C3 aliphatic. There are actually two C3 skeletons, the linear (n-propyl) and branched (isopropyl). The likeliest linear C3 building blocks are acetone (from destructive distillation of wood or, eventually, a Weizmann process fermentation), n-propyl alcohol (from the fusel oil of, e.g., the marc brandy from southern France; EB11/Fusel Oil) These could be available in 1631-32, but 1632-33 is more likely. Other possible building blocks include lactic acid and glycerol (Dimian 439), and propionic acid (by fermentation of molasses, yielding about 10%, or destructive distillation of wood, yielding 2-4%; Molinari 348) . In the longer term, we will probably use propylene.
Isopropyl alcohol is not readily available by fermentation. (Meldola 64). However, it can be made by reduction of acetone (M&B 636), and, eventually, hydration of propylene.
C4 aliphatic. There are two different isomers of C4, linear and branched, and two different ways of connecting a single functional group (R) to the carbon skeleton, so we have four different butyl functionalities: n-, iso- , sec- and tert-butyl. We ignore the latter two.

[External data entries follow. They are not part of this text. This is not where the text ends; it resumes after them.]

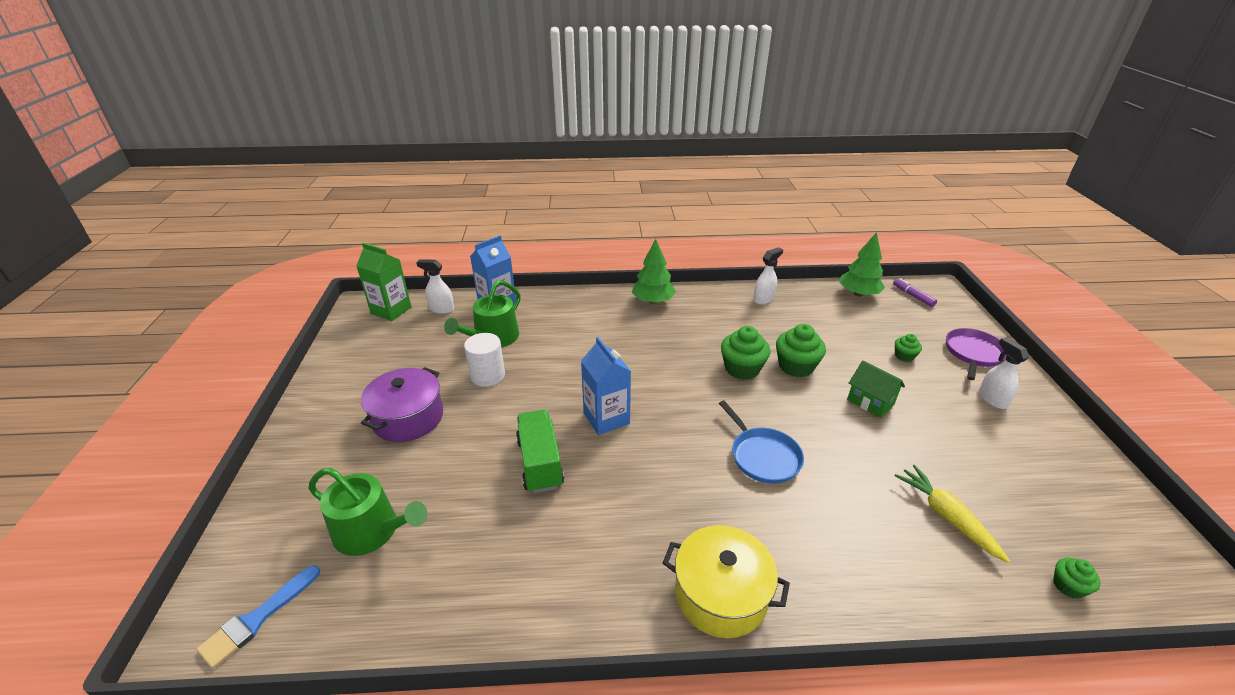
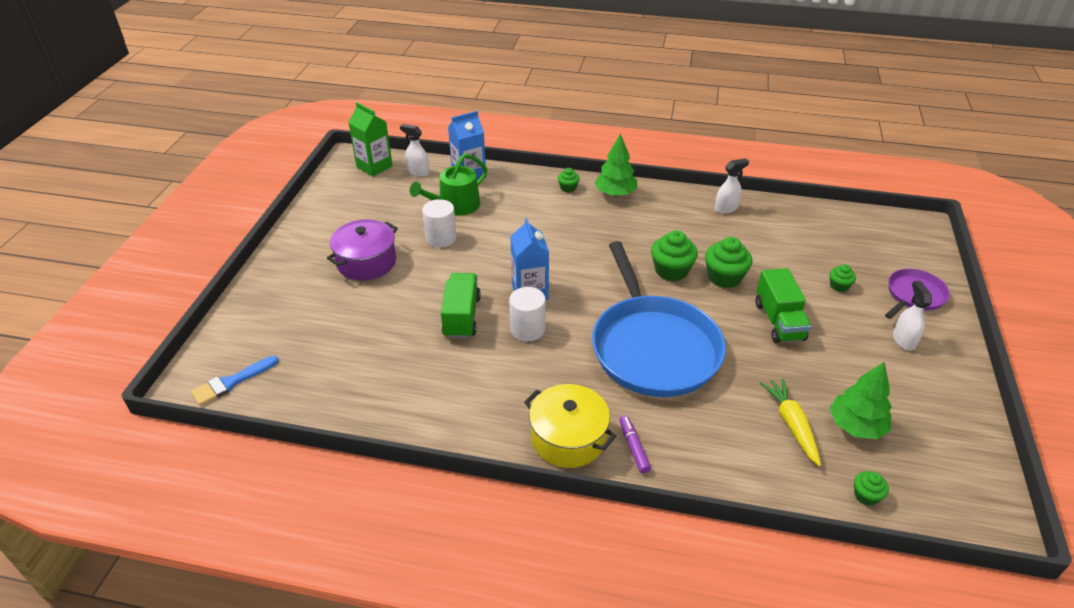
camera: 15 degrees right, 5 degrees up
green watering can [308,468,427,556] -> none
blue pan [719,401,804,484] -> blue pan [592,241,726,397], size x2.09
green tree [839,232,885,297] -> green tree moved to [830,362,892,439]
green house [847,361,905,418] -> green truck [756,268,811,343]
purple marker [893,278,937,307] -> purple marker moved to [619,415,651,474]
none -> white cylinder [509,287,546,341]
none -> green cupcake [558,168,580,192]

The most likely C4 building blocks are butyl alcohol and butyric acid. Isobutyl alcohol is found in fusel oil, such as that from fermented potato (EB11/Butyl Alcohols) or beet-root molasses(EB11/Fusel Oil) . N-butyl alcohol is perhaps obtainable by a "peculiar" fermentation of glycerin (Id.) Figure 1631-33. Some years later, the Weizmann process of making it will come into play.
N-butyl and isobutyl alcohol (and the corresponding al
dehydes) are made in modern practice by hydroformylation of propylene (in effect, adding a carbon to a C3 building block). This will be impractical for generations in the 1632verse, because the reaction requires a fancy cobalt or iron carbonyl catalyst. (Szmant 350, M&B 507).
Butyric acid likewise comes in two isomers, with the n-isomer being available from the triglycerides of butter. EB11/Butyric acid says that the iso-form "is found in the free state in carobs (Ceratonia siliqua) and in the root of Arnica dulcis, and as an ethyl ester in croton oil."
Also in contention, we have several dicarboxylic acids—succinic acid ("spirit of amber"), fumaric acid, malic acid, and levulinic acid. (Dimian 439). Succinic acid can be distilled from amber and various resins, or synthesized by fermentation or oxidation of fats and fatty acids. (EB11/Succinic Acid). "Fumaric acid is found in fumitory (Fumaria officinalis), in various fungi (Agaricus piperatus, &c.), and in Iceland moss." (EB11/Fumaric and Maleic Acids). It can also be obtained by Rhizopus fermentation of carbohydrates (Szmant 362). And it occurs in many plants (EA). Malic acid was first isolated from apple juice in OTL 1778. It's "found abundantly in the juices of many plants, particularly in mountain-ash berries, in unripe apples and in grapes. The acid potassium salt is also found in the leaves and stalks of rhubarb." (EB11/Malic Acid). Levulinic acid is not found in natural feedstocks, but it is obtainable by hot acidification of sucrose. (EB11/Laevulinic Acid).
C5 aliphatic. A mixture of C5 (amyl) alcohols is obtainable from fusel oil, probably 1631-33. Valeric acid and valeric aldehyde are found in certain plant sources (EB11/Valeric Acid, Valerian).
C6 aliphatic. One possible source is caproic acid, in butter fat and coconut oil (EB11/Oils). Another is adipic acid (from fat), used as a nylon precursor. Still others are sorbitol (from Sorbus trees) and lysine (from animal protein) (Dimian), but they have multiple functional groups and hence might need to undergo several conversions in order to arrive at the desired product.